Nearly two dozen Rite Aid locations in the region have closed in the last year, according to the union that represents Rite Aid store employees.

Rite Aid has proposed a bankruptcy plan that would involve closing 400 to 500 of its 2,100 stores in 17 states, the Wall Street Journal reported last week. The company has more than $3.3 billion in debt and is facing over 1,000 lawsuits alleging that it oversupplied opioids, the report noted.

A spokesperson for Rite Aid did not confirm the details of the Wall Street Journal’s report but said the company is “continuing to work collaboratively and constructively with our financial stakeholders to identify the best path forward to reduce our debt and position the business for continued success.”

“Given the conversations remain ongoing, no decisions have been made at this time, and we are focused on reaching an agreement with our financial stakeholders that will make Rite Aid stronger,” chief communications officer Joy Errico said. “We are confident we are taking the right steps to help us succeed, both now and in the future.”

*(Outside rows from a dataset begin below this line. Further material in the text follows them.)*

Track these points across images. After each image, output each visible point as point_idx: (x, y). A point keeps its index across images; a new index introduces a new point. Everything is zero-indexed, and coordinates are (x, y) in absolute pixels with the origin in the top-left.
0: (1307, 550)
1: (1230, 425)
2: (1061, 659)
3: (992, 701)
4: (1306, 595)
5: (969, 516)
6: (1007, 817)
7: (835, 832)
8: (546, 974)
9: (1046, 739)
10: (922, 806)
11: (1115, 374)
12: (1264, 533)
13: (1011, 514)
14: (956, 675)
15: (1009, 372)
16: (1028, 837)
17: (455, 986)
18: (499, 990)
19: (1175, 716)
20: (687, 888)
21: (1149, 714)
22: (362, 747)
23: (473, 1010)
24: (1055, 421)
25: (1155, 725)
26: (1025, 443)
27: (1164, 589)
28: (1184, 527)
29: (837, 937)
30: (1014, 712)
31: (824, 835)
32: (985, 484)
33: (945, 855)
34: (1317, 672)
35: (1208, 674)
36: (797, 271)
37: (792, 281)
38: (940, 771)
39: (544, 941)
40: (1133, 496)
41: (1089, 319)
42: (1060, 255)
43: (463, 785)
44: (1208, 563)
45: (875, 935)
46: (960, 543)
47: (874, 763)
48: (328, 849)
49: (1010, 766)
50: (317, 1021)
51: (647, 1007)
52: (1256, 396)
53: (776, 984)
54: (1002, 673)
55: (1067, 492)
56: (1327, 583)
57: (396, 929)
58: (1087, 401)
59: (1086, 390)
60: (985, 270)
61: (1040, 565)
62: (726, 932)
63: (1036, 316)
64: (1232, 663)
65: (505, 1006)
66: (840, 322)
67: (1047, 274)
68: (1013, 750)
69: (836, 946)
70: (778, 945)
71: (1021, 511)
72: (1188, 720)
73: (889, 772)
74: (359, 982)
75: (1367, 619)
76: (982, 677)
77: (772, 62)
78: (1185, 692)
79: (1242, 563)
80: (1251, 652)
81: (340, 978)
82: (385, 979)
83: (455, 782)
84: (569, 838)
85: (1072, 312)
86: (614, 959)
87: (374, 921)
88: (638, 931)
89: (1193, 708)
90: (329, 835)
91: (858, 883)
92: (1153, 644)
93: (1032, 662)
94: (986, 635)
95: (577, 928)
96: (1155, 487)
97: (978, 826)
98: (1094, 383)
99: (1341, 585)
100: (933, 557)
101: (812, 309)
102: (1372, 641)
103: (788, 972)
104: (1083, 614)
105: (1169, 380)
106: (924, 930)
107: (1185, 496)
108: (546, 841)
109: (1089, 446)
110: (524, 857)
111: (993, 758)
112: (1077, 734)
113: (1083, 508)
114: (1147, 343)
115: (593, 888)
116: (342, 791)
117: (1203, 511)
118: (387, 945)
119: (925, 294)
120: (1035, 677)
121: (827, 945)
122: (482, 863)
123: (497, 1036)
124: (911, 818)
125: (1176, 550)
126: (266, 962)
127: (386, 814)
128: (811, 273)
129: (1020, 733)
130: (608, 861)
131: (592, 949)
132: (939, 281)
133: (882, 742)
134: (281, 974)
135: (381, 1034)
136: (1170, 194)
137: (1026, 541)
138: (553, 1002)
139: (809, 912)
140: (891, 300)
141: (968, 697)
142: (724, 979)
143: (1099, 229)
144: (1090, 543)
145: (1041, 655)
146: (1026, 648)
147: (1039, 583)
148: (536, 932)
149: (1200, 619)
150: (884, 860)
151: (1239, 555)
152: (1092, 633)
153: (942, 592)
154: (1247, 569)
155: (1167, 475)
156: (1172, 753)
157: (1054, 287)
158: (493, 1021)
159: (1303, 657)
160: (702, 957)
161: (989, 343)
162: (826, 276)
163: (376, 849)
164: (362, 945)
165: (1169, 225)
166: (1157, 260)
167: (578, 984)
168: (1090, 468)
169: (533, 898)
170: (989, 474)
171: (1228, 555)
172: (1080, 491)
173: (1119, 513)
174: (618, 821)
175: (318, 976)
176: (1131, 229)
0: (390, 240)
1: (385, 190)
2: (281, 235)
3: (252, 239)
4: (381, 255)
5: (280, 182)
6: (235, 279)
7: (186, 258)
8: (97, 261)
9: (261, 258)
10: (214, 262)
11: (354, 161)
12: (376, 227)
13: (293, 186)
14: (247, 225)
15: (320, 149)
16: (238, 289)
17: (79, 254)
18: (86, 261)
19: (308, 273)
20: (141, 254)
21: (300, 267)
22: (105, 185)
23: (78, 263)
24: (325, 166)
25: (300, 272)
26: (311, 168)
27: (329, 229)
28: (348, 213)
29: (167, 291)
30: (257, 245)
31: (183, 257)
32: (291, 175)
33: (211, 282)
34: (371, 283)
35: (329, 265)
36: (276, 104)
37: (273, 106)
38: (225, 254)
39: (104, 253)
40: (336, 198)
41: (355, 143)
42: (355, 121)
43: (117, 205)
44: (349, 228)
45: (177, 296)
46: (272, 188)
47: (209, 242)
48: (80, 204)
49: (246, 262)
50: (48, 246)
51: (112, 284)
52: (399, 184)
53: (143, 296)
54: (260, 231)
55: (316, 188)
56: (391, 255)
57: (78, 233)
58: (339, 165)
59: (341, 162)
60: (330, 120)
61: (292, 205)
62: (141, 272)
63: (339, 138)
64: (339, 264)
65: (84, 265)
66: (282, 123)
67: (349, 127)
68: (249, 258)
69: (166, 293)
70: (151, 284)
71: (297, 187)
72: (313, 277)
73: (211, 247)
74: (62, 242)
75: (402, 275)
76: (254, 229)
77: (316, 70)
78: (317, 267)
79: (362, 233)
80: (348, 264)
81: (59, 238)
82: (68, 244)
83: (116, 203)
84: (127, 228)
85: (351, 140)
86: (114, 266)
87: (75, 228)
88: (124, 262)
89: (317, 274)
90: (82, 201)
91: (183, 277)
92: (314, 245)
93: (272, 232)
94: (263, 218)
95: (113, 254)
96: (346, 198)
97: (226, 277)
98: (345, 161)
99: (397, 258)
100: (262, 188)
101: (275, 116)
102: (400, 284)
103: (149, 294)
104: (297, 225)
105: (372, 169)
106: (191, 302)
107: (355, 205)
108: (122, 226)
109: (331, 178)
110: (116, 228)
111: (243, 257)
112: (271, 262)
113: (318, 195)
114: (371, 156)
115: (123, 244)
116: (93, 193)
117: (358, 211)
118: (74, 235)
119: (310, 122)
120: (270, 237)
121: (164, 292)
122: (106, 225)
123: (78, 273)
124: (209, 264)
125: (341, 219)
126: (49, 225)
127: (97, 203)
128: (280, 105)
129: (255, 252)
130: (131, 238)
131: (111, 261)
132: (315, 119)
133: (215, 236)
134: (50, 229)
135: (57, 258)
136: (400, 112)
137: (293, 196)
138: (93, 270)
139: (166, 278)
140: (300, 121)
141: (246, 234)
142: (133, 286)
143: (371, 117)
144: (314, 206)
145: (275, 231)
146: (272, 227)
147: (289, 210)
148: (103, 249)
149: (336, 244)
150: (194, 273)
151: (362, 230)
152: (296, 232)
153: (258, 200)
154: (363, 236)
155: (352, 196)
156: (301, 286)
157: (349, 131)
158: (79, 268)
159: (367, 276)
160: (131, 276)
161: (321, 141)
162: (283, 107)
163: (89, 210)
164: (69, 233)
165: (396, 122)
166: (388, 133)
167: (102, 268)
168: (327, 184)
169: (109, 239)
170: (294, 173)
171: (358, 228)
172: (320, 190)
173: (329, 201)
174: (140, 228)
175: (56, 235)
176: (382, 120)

In the Philadelphia area, 22 Rite Aid stores have closed within the last year, out of roughly 200 whose employees were members of the United Food and Commercial Workers Local 1776 union. Fifteen closures were in the city of Philadelphia.

That doesn’t include some very recently planned closures that have not been publicly announced, said Nicole Young, a spokesperson for the local.

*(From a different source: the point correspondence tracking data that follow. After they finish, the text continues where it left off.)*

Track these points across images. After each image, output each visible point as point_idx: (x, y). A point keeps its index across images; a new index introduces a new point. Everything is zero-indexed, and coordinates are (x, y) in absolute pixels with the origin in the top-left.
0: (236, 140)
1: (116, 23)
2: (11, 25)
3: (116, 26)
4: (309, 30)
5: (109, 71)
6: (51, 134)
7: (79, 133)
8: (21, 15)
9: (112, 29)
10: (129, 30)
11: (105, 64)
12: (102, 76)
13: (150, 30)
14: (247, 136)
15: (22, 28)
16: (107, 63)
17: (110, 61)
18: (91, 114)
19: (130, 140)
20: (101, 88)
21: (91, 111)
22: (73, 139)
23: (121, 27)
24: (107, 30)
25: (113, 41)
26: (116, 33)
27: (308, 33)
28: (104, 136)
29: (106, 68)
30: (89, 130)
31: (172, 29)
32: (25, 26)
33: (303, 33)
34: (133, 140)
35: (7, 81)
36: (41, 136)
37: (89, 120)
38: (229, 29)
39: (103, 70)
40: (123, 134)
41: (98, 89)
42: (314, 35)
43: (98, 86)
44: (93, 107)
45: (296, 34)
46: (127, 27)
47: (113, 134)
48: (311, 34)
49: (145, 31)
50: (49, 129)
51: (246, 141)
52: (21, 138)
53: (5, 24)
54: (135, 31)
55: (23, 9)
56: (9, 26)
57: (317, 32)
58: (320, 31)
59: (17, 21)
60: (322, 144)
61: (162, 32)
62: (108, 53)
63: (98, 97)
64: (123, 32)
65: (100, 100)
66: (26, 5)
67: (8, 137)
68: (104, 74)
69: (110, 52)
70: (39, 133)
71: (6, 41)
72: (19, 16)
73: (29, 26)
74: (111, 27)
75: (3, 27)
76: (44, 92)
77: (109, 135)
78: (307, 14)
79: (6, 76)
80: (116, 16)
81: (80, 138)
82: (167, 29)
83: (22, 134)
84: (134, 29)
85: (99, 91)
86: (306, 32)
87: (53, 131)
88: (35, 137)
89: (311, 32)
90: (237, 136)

Local 1776 president Wendell Young IV said the local’s Rite Aid-employed membership has plummeted by more than 400 people in just over a year. The union had about 2,700 Rite Aid members in mid-2022.

The closures didn’t necessarily lead directly to layoffs, Young made clear. Rite Aid typically allowed the affected employees to transfer to other nearby stores, “but not everyone can do that.” In addition to the closings, he said, the company seems to have slowed hiring, not replacing people who left.

For those who remain, Young said, “It’s a lot of stress on them. Even before this, Rite Aid was understaffed.”

Store employees have heard “a lot of whispering” about the process of a potential bankruptcy, Young said, but “we know nothing official from the company.”

UFCW’s international leadership has already hired bankruptcy counsel to make sure workers’ pensions, health care, and unpaid wages are considered in any plan, Young added. “Bankruptcy is not a friendly process for employees,” he said.

Rite Aid closures have been a regular occurrence in the Philadelphia area and throughout the chain for more than a year.

The company’s leadership said on an investor call this summer that more store closures would be likely, after 25 stores closed in the quarter ending June 3.

In its prior fiscal year, which ended in March, the company closed about 190 stores.

“I don’t have a number of store closures to give you,” chief financial officer Matthew Schroeder said on the June 29 call, “but it’s certainly something we’re going to continue to look at as we think about just how do we drive as much profitability as we can while still maintaining the presence in communities and providing access to our customers and communities.”

Rite Aid became a Philadelphia-based company just last year, when it relocated its headquarters from the Harrisburg area to the Navy Yard. But CEO Heyward Donigan made clear that nobody would be working in that location on a full-time basis, as the company moved toward a “modern way of working.”